One of the studies by researchers at the Cleveland Clinic studied 150 obese patients with uncontrolled type II diabetes, and found that 42 percent of gastric bypass patients, 37 percent of sleeve gastrectomy patients had normal blood sugar levels a year later, compared to only 12 percent of patients on drugs. Researchers in this study said while glycemic control improved in all three groups, improvements were significantly greater in surgical groups, including weight loss, and insulin resistance.

Researchers in the Cleveland Clinic, sponsored by Johnson & Johnson, which makes surgical staples, noted that while four patients required re-operations, there were no deaths or life-threatening complications.

The second study from researchers at Università Cattolica del Sacro Cuore in Rome and New York Presbyterian Hospital in Manhattan found better results in a smaller study consisting of 60 obese patients with advanced diabetes. About 75 percent of gastric bypass patients and 95 percent of bilopancreatic diversion patients were in remission two years later.

"These findings confirm that the effects of bariatric surgery on type 2 diabetes may be attributed to the mechanisms of surgery rather than the consequences of weight loss," Dr. Geltrude Mingrone said in chief of the Division of Obesity and Metabolic Diseases and professor of medicine at Catholic University in Rome, Italy, said in a statement released on Monday. "Studying the actual mechanisms by which surgery improves diabetes may help understand the disease better."

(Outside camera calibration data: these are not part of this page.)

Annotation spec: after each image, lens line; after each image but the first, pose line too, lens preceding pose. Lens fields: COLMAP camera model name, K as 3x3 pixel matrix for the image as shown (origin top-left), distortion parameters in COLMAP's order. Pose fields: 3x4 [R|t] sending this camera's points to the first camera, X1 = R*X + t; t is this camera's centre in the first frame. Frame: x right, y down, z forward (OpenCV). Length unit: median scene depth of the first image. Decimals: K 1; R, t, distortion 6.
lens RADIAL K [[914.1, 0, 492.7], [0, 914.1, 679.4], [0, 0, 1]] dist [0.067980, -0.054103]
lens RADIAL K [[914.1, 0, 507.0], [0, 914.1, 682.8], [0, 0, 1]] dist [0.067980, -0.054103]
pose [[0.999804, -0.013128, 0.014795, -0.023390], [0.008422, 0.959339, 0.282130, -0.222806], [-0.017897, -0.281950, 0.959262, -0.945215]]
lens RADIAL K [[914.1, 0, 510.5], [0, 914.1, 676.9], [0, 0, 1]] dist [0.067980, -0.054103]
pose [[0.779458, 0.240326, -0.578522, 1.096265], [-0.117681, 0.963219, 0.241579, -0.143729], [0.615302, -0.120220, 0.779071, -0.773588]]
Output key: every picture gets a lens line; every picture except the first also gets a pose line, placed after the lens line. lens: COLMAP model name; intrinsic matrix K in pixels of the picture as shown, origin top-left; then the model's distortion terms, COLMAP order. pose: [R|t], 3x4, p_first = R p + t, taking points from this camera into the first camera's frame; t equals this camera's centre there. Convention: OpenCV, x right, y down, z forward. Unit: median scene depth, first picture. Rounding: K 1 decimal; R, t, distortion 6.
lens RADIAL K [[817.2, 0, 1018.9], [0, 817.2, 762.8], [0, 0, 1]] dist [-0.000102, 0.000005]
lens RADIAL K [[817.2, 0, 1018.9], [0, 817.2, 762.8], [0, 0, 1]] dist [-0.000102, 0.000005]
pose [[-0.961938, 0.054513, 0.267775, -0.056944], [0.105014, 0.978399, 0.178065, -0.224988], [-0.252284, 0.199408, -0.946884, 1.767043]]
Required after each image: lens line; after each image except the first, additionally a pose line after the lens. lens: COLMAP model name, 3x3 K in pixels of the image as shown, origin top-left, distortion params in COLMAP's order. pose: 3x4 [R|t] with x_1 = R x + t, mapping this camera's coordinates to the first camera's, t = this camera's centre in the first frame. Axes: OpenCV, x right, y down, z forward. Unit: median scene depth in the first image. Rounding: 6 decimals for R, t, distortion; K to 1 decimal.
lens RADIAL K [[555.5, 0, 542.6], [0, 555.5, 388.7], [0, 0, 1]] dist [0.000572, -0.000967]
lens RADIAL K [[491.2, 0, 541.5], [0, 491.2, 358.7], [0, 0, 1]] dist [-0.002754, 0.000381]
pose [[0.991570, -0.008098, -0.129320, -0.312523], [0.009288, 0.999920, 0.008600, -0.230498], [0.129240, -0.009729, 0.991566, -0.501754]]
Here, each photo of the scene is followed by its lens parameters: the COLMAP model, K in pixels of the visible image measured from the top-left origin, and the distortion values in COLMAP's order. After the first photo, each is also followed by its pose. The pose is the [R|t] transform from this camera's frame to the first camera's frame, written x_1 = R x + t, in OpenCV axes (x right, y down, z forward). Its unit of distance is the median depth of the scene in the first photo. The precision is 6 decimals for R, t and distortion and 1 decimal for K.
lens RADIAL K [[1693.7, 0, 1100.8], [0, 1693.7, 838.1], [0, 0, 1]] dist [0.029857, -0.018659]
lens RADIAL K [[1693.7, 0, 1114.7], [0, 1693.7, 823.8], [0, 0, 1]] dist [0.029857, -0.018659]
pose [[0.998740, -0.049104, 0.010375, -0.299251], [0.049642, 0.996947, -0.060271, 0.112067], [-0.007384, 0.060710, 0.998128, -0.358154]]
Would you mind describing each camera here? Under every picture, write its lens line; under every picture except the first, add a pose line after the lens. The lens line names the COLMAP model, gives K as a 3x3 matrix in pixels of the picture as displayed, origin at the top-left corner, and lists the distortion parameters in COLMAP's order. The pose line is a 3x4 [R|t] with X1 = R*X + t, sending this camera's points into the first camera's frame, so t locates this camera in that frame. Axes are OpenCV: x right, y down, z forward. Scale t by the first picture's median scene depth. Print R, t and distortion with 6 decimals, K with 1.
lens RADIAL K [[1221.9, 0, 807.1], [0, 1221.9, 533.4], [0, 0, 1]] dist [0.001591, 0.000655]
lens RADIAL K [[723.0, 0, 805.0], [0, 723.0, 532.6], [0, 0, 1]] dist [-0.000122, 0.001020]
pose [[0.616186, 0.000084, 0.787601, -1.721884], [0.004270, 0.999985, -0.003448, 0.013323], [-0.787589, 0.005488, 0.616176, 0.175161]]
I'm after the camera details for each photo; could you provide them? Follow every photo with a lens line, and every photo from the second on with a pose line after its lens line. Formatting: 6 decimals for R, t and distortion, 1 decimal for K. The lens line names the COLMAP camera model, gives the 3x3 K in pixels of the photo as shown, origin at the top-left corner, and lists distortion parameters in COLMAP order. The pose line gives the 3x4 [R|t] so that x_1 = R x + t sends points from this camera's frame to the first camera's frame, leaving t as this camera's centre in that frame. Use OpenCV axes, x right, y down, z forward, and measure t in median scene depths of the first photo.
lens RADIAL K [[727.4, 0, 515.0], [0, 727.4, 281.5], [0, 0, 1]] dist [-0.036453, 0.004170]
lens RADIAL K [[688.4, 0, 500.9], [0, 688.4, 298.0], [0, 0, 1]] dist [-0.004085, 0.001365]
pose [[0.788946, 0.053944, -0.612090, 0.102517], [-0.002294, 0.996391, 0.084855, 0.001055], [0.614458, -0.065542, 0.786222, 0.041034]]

Researchers also noted that because most patients who underwent surgical operations had lower cholesterol, or improvement in blood glucose and lipid profile, the findings suggest that the operations may also lower cardiovascular risk.

Senior author Dr. Francesco Rubino of the New York-Presbyterian and Weill Cornell Medical College in New York City said that while bariatric surgery was initially intended as a treatment for weight loss, the latest findings show that obesity surgical operations are an “excellent approach” for treating diabetes and metabolic diseases.

Both of the studies were published online by the New England Journal of Medicine, and the Cleveland Clinic research paper was presented Monday at an American College of Cardiology conference in Chicago.

More than a third of adults in the United States are obese, and more than eight percent have diabetes, a disease that causes heart disease and strokes, and about five to ten million of people have both diabetes and weight conditions.

While doctors have traditionally treated diabetes with pills and insulin, and encouraged weight loss and exercise with limited success, very few obese patients lose enough pounds without surgery and many of the drugs used to treat diabetes can cause weight gain.

"For about a century, we have been treating diabetes with pills and injections and this is one of the first studies to show that surgical therapy may, at least in some patients, be much more effective than the polypharmacy approach to treating this disease," the Cleveland Clinic lead investigator Dr. Philip Schauer said in a statement. "It's a potential paradigm change. In patients with moderate to severe diabetes, medication therapy alone can only get them so far; they are often still well above the target of good glycemic control."

Schauer noted that weight loss surgery had risks, and the most common side effects were short-term dehydration, bleeding and one leak.

Surgery generally costs about $15,000 to $25,000, and Medicare covers it for diabetic patients who are very obese.

Researchers said that even in light of the potential gains of surgery, only a few can access it and the barriers are substantial. They say only two percent of eligible patients have access to bariatric/metabolic surgery in the U.S., and that the rate is even lower in the world.

Other experts say that while the findings were encouraging for people who were very obese and had diabetes the disease can be controlled though less drastic measures, and that the long-term outcomes of weight loss surgeries and whether the benefits are will last are still unknown.

Others were more optimistic and believe that the findings could revolutionize future diabetes treatment.

The studies "are likely to have a major effect on future diabetes treatment," two experts from Australia, Dr. Paul Zimmet and George Alberti, wrote in an editorial in the medical journal. Surgery "should not be seen as a last resort" and should be provided earlier in treating obese people with diabetes, the authors wrote.